6. How should we report the standard error?
Degree of Freedom
1. Explain degrees of freedom in the context population variance and sample variance.
2. Explain why the sample variance $(s^2)$ calculation uses $n-1$ degrees of freedom.
Formula: $s^2= \frac{\sum_{i=1}^n(x_i-\bar{x})^2}{n-1}$
The sample variance has one less degree of freedom $(n-1)$ because given the sample mean, one observation must be restricted (pre-determined) to ensure the sample mean retain its value. To further elaborate, one observation must be fixed such that the deviations must sum to 0 in order for the sample mean to be the specified number.
3. Provide the formula to calculate degrees of freedom.
$DF = n-p$
where:
- $DF:$ Degrees of Freedom.
- $n:$ sample size $n$.
- $p:$ The number of parameters to estimate.
Central Limit Theorem and Law of Large NUmbers
1. Explain Central Limit Theorem (CLT).
2. Why is CLT theorem crucial for statistical inference?
3. The commonly used rule is that CLT starts to apply when the sample size is around 30 or greater. Provide the intuition behind the sentence.
A population consist of observations that can take on wide range of values. When the sample size $(n)$ is small, an extreme value will have a significant effect on a particular sample mean value.
When $n$ is very low, the sample mean values can yield significantly different results because the observations can be on a wide range of values. However, as the sample size increases, the effect of a single extreme value becomes smaller because it is averaged with more values and the sample mean will converge to an approximate value.

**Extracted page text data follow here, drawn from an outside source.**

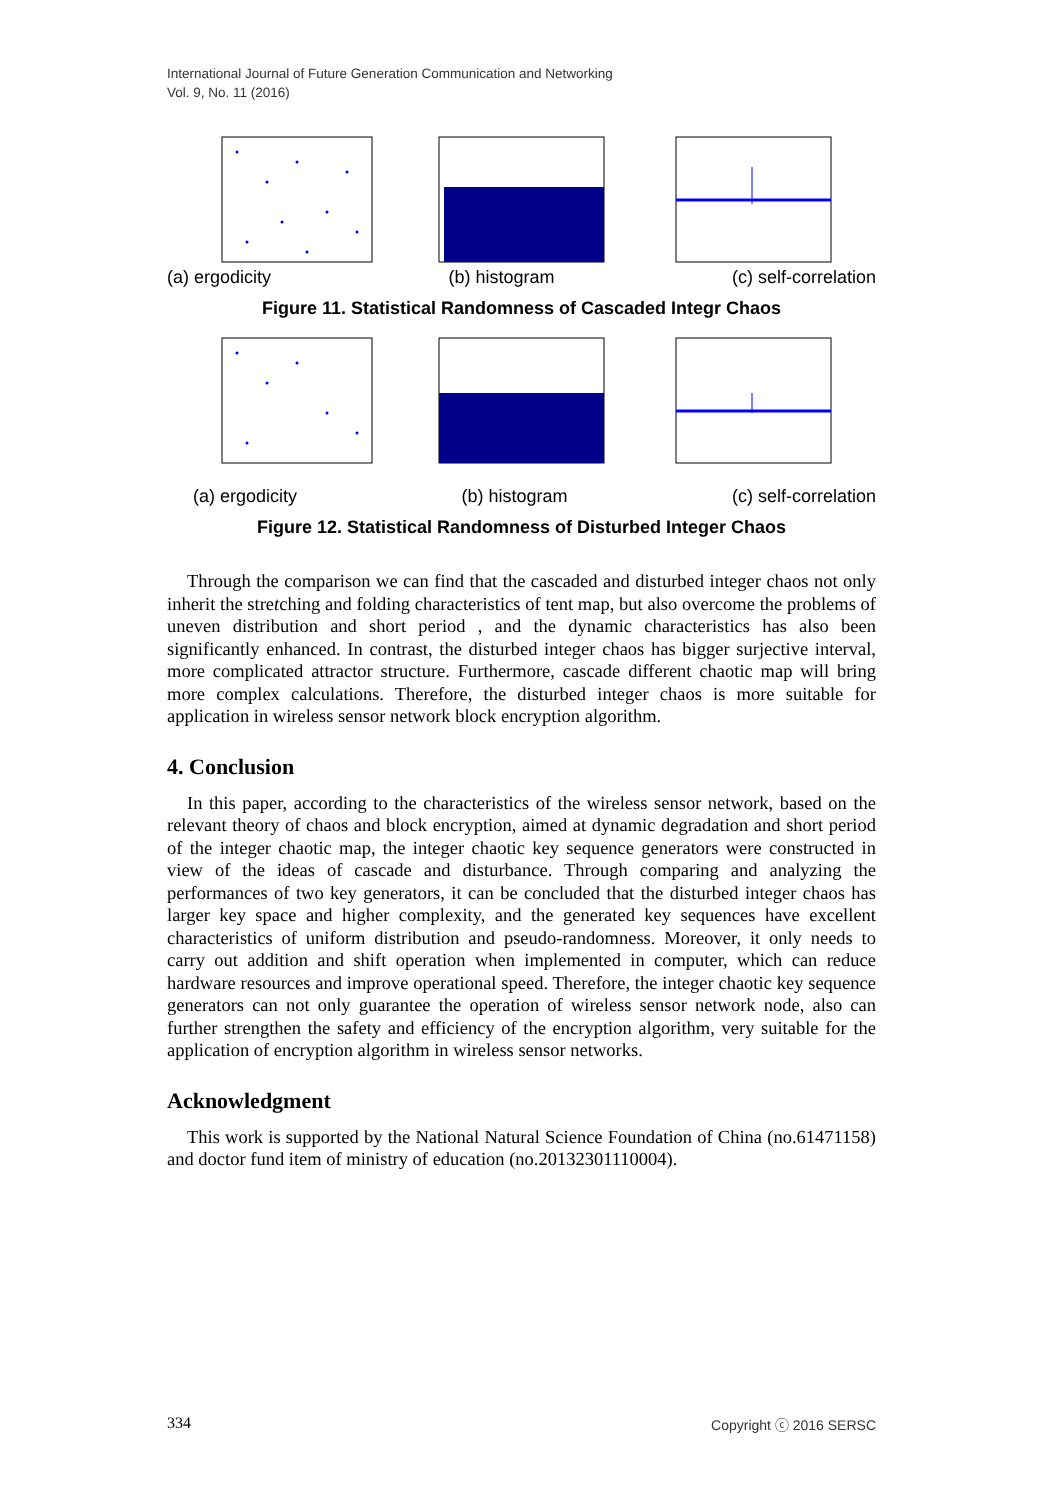International Journal of Future Generation Communication and Networking
Vol. 9, No. 11 (2016)
(a) ergodicity (b) histogram (c) self-correlation
Figure 11. Statistical Randomness of Cascaded Integr Chaos
(a) ergodicity (b) histogram (c) self-correlation
Figure 12. Statistical Randomness of Disturbed Integer Chaos
Through the comparison we can find that the cascaded and disturbed integer chaos not only inherit the stretching and folding characteristics of tent map, but also overcome the problems of uneven distribution and short period , and the dynamic characteristics has also been significantly enhanced. In contrast, the disturbed integer chaos has bigger surjective interval, more complicated attractor structure. Furthermore, cascade different chaotic map will bring more complex calculations. Therefore, the disturbed integer chaos is more suitable for application in wireless sensor network block encryption algorithm.
4. Conclusion
In this paper, according to the characteristics of the wireless sensor network, based on the relevant theory of chaos and block encryption, aimed at dynamic degradation and short period of the integer chaotic map, the integer chaotic key sequence generators were constructed in view of the ideas of cascade and disturbance. Through comparing and analyzing the performances of two key generators, it can be concluded that the disturbed integer chaos has larger key space and higher complexity, and the generated key sequences have excellent characteristics of uniform distribution and pseudo-randomness. Moreover, it only needs to carry out addition and shift operation when implemented in computer, which can reduce hardware resources and improve operational speed. Therefore, the integer chaotic key sequence generators can not only guarantee the operation of wireless sensor network node, also can further strengthen the safety and efficiency of the encryption algorithm, very suitable for the application of encryption algorithm in wireless sensor networks.
Acknowledgment
This work is supported by the National Natural Science Foundation of China (no.61471158) and doctor fund item of ministry of education (no.20132301110004).
334 Copyright ⓒ 2016 SERSC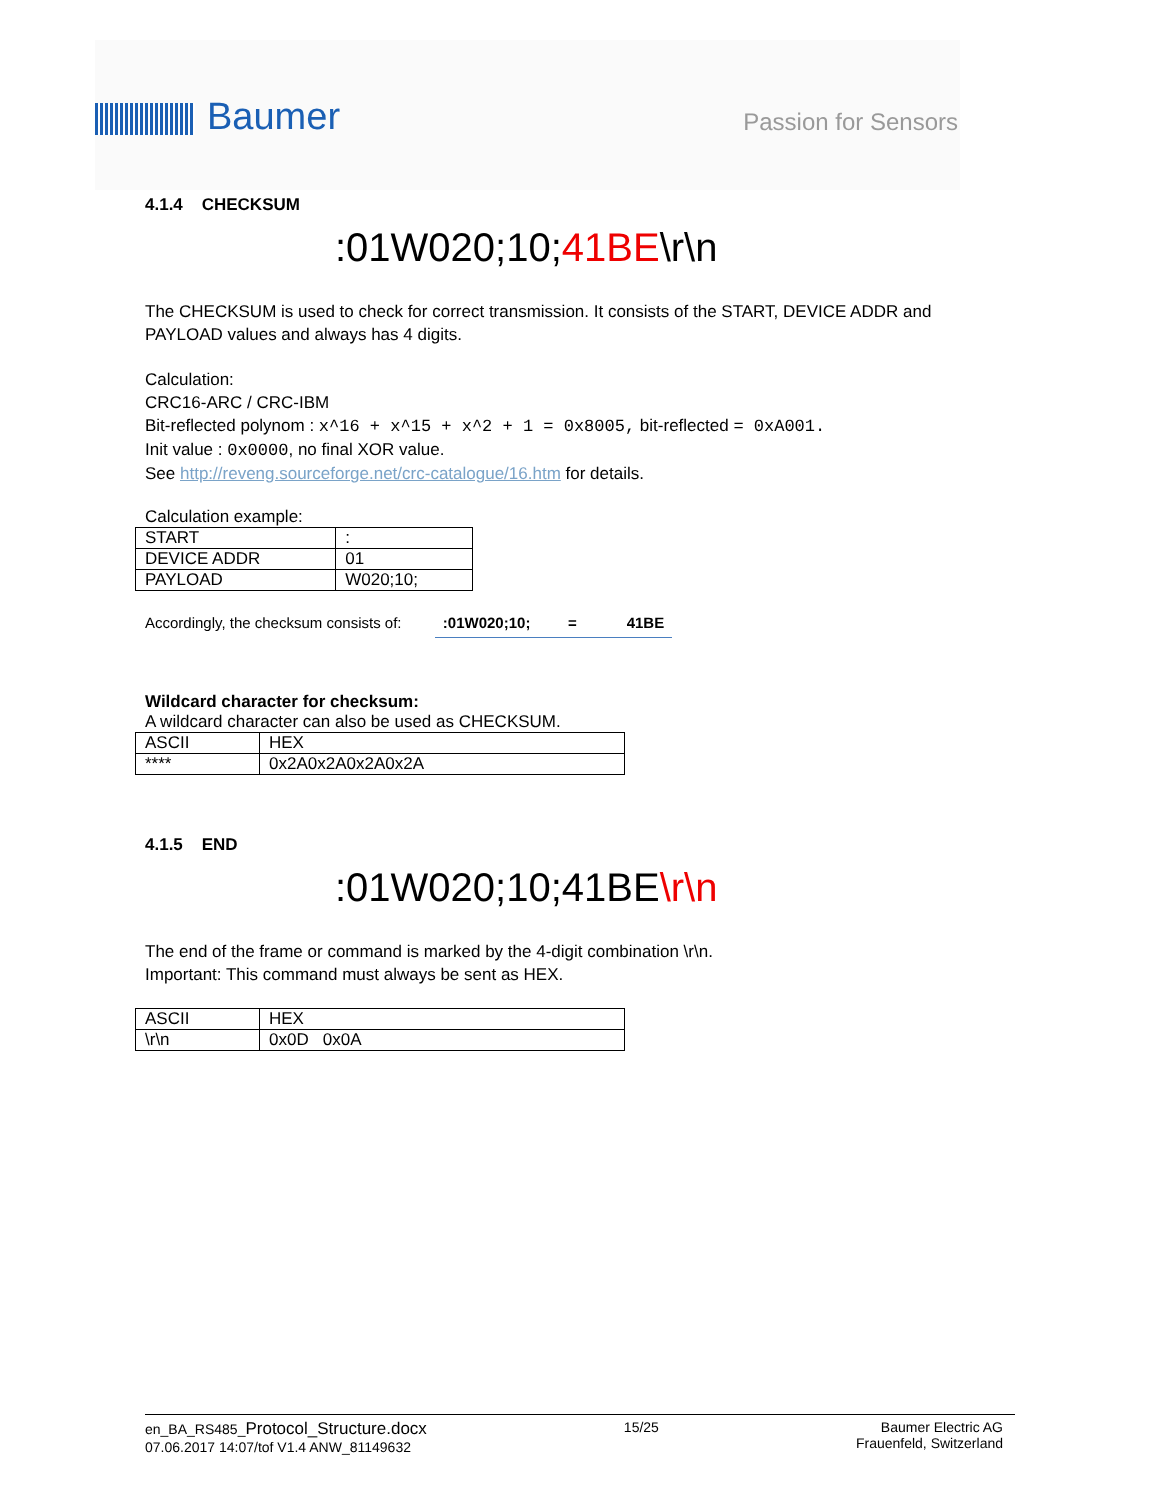Baumer Passion for Sensors
4.1.4 CHECKSUM
:01W020;10;41BE\r\n
The CHECKSUM is used to check for correct transmission. It consists of the START, DEVICE ADDR and PAYLOAD values and always has 4 digits.
Calculation:
CRC16-ARC / CRC-IBM
Bit-reflected polynom : x^16 + x^15 + x^2 + 1 = 0x8005, bit-reflected = 0xA001.
Init value : 0x0000, no final XOR value.
See http://reveng.sourceforge.net/crc-catalogue/16.htm for details.
Calculation example:
| START | : |
| DEVICE ADDR | 01 |
| PAYLOAD | W020;10; |
Accordingly, the checksum consists of: :01W020;10; = 41BE
Wildcard character for checksum:
A wildcard character can also be used as CHECKSUM.
| ASCII | HEX |
| **** | 0x2A0x2A0x2A0x2A |
4.1.5 END
:01W020;10;41BE\r\n
The end of the frame or command is marked by the 4-digit combination \r\n.
Important: This command must always be sent as HEX.
| ASCII | HEX |
| \r\n | 0x0D 0x0A |
en_BA_RS485_Protocol_Structure.docx
07.06.2017 14:07/tof V1.4 ANW_81149632
15/25 Baumer Electric AG
Frauenfeld, Switzerland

As a result, this reduces standard error and makes the distribution more normal.
4. Explain Law of Large Numbers (LLN).
5. Explain the key difference and similarities between LLN and CLT.
- LLN and CLT is similar in the aspect that both approximately tell us the behaviour of the sample mean as the sample size increases.
- The key difference is that the CLT gives us the approximate shape of the sampling distribution of the sample means, which is normally distributed. Whereas, the LLN talks about the approximate value of sample mean which becomes closer and closer to the population mean as the sample size becomes large.